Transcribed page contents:
____________

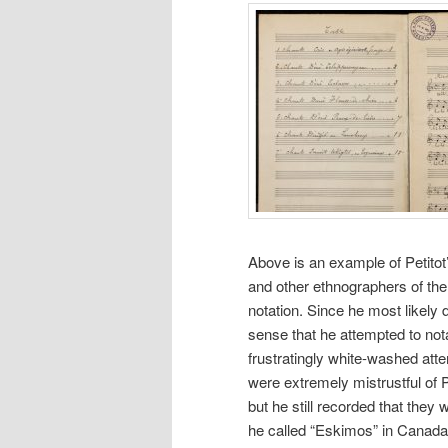
Above is an example of Petitot
and other ethnographers of the
notation. Since he most likely
sense that he attempted to notat
frustratingly white-washed atte
were extremely mistrustful of 
but he still recorded that they 
he called “Eskimos” in Canada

____________

**TO DO**: Pull every line containing the word "that" out of the entries above.

**SOLUTION FOR THIS EXERCISE**:
sense that he attempted to notat
but he still recorded that they 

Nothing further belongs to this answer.